▶ [What to produce] Take the material below and reproduce, word for word, only the lines from the line with "(xy 154.29959 46.47076)" through the line with "(xy 153.995887 47.404736)".

▶ [Data in this exercise]
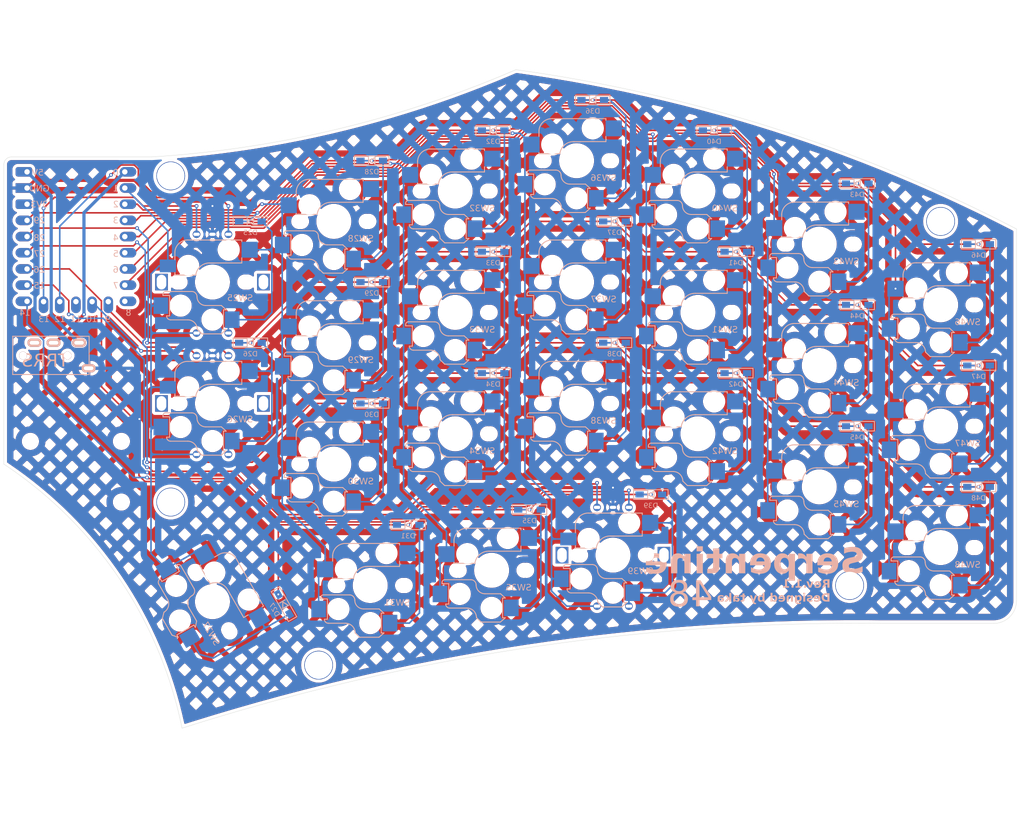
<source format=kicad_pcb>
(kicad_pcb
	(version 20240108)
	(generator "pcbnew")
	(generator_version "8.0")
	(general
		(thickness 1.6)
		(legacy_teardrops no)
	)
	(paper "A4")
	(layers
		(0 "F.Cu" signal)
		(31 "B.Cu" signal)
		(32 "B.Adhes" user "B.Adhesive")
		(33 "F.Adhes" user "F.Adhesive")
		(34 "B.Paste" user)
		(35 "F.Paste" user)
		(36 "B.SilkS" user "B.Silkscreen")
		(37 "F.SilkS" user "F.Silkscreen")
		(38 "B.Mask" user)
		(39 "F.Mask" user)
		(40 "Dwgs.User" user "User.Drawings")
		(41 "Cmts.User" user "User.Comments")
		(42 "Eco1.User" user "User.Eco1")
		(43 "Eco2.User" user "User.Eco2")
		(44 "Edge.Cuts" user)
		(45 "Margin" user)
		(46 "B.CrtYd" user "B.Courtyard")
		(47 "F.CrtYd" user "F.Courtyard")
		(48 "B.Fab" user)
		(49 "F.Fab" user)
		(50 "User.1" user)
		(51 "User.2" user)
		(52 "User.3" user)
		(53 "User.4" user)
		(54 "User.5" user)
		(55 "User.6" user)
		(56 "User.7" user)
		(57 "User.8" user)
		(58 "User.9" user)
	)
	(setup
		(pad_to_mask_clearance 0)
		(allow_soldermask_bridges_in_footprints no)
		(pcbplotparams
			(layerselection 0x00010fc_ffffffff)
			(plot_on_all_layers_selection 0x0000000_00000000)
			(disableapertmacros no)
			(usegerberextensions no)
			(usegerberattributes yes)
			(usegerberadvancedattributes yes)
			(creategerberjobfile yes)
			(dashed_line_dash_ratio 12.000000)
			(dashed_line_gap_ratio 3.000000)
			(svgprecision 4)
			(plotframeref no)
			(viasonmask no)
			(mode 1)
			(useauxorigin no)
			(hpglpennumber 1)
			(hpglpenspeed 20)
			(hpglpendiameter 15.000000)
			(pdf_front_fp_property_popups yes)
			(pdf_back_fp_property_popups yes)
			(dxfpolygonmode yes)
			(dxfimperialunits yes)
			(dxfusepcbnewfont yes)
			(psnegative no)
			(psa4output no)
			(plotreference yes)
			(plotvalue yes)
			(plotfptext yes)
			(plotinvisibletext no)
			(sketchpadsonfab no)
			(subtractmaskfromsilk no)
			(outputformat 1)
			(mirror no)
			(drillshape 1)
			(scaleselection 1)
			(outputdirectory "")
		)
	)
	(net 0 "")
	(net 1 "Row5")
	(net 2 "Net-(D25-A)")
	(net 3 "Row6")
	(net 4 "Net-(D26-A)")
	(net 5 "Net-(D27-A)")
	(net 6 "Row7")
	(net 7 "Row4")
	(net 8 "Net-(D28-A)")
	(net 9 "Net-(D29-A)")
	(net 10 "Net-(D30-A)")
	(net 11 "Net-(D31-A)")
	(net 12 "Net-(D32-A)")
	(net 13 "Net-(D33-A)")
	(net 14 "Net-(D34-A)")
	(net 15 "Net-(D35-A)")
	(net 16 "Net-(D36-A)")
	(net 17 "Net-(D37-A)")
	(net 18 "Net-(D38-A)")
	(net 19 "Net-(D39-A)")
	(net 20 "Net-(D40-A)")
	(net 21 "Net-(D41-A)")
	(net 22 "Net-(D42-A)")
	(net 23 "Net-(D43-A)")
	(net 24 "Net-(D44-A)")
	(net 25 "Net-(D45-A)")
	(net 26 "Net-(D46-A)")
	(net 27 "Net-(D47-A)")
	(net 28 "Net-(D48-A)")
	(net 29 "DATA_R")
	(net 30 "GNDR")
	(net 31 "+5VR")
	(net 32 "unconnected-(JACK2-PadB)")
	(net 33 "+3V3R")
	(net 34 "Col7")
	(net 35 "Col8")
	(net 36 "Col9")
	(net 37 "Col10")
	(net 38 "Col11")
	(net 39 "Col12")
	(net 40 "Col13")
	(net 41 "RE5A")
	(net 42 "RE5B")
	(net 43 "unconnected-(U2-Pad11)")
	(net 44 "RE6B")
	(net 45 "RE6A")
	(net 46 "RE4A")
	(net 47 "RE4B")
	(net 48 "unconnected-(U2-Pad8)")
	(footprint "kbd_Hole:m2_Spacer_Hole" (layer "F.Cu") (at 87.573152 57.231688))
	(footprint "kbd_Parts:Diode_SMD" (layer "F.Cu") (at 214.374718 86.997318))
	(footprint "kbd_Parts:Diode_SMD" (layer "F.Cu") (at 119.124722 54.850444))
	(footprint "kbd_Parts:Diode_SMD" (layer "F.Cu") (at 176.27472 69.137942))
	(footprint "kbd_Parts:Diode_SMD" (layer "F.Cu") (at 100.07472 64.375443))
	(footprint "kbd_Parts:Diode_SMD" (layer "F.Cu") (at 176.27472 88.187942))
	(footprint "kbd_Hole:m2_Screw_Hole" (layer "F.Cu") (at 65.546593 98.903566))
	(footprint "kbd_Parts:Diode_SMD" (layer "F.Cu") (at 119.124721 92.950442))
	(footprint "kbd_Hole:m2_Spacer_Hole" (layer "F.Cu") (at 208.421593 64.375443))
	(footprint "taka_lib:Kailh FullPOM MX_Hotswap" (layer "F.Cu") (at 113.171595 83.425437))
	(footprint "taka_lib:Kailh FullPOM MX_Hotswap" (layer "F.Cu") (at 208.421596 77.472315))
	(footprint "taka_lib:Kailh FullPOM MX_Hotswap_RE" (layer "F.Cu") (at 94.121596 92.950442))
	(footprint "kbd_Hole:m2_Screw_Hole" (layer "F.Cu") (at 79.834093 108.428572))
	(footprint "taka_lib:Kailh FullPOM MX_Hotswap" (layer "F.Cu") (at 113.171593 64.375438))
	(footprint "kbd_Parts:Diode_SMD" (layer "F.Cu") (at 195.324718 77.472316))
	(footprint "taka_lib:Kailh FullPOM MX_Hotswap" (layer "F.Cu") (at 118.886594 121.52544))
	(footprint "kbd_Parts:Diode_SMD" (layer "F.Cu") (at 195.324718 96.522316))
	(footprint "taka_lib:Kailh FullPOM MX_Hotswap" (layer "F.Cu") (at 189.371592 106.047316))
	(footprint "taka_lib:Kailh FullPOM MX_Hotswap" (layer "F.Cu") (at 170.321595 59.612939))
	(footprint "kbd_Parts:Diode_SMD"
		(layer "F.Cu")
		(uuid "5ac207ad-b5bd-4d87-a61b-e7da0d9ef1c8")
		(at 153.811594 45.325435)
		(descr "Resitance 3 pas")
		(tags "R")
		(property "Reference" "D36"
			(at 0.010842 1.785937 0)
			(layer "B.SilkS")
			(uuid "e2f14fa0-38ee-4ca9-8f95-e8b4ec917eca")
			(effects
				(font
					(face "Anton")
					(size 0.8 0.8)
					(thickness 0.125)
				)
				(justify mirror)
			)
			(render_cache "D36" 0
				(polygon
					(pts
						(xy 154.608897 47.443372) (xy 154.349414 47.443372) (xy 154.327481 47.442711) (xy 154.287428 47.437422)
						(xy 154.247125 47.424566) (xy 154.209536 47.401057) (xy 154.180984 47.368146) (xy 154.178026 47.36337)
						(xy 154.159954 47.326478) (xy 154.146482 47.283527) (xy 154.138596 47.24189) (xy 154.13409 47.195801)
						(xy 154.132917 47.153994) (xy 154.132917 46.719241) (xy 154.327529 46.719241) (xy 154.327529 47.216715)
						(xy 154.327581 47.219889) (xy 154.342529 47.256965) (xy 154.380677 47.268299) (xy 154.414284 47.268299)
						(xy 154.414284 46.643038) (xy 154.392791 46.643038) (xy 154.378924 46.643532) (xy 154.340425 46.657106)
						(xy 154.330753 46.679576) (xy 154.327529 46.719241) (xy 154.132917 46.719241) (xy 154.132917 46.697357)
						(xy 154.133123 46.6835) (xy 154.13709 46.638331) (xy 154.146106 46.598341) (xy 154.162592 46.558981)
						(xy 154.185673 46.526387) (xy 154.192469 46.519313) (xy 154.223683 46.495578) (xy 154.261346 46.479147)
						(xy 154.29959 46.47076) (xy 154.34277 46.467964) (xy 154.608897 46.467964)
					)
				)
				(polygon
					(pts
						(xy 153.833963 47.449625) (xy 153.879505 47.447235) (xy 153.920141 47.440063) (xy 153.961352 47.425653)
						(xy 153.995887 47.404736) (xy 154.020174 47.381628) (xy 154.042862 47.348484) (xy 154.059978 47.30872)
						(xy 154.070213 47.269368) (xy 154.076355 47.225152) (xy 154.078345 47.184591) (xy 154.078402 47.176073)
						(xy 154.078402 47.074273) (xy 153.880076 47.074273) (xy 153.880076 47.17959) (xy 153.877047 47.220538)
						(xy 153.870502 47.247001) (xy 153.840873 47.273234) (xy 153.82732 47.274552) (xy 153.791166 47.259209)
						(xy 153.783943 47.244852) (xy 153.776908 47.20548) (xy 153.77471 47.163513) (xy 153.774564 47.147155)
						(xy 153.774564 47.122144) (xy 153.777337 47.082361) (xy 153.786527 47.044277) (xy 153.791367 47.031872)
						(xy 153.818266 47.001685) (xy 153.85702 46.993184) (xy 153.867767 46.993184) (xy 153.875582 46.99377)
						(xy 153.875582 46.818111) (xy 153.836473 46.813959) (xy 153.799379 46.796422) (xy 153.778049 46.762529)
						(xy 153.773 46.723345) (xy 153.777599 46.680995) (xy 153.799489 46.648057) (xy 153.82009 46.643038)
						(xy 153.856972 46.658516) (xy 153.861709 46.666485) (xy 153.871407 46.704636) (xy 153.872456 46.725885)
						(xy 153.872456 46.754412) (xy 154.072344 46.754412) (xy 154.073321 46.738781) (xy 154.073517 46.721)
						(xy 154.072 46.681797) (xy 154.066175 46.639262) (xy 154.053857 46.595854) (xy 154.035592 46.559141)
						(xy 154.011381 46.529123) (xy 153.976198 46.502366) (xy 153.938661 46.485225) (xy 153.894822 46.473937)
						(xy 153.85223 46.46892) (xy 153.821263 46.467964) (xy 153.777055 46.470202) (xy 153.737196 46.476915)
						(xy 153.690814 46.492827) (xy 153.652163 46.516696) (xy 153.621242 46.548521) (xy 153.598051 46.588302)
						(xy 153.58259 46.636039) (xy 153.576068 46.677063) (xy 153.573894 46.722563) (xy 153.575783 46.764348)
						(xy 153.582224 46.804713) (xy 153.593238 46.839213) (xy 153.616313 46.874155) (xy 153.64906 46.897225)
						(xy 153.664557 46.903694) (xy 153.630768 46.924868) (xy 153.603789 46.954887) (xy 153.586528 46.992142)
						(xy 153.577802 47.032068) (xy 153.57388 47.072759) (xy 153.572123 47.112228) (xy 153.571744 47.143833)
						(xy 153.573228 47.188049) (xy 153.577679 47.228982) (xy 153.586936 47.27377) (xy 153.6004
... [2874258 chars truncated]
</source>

==

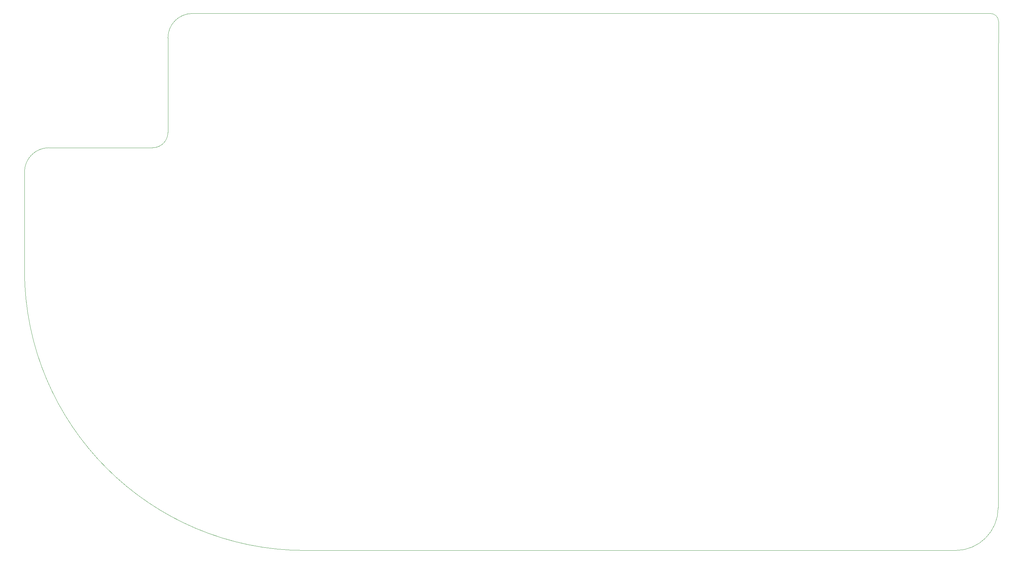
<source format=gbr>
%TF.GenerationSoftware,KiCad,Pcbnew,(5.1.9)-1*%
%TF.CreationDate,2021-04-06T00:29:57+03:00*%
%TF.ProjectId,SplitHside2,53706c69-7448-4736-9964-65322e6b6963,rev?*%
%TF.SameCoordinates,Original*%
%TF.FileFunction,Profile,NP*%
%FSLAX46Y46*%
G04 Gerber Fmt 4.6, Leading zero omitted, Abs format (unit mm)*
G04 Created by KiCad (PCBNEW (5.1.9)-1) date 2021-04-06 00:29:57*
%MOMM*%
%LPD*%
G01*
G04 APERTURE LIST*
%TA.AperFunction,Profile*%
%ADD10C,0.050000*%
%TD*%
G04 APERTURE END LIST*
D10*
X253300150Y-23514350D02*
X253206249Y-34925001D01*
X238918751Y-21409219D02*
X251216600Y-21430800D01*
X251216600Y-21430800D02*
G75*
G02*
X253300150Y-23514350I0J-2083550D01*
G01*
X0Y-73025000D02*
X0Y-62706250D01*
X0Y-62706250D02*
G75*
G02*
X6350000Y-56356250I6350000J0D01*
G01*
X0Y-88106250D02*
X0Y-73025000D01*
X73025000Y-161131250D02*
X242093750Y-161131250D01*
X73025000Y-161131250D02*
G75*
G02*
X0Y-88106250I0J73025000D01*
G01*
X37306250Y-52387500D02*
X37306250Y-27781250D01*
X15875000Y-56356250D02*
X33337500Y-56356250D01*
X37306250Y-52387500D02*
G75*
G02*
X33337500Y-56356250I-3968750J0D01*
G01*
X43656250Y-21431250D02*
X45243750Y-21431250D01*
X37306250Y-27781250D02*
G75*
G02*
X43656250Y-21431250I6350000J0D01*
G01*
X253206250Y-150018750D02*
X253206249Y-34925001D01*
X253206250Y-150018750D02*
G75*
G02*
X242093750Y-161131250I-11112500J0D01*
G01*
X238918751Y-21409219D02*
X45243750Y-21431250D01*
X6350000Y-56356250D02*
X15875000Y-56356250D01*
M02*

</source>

▶ [Task result]
						(xy 154.29959 46.47076) (xy 154.34277 46.467964) (xy 154.608897 46.467964)
					)
				)
				(polygon
					(pts
						(xy 153.833963 47.449625) (xy 153.879505 47.447235) (xy 153.920141 47.440063) (xy 153.961352 47.425653)
						(xy 153.995887 47.404736) (xy 154.020174 47.381628) (xy 154.042862 47.348484) (xy 154.059978 47.30872)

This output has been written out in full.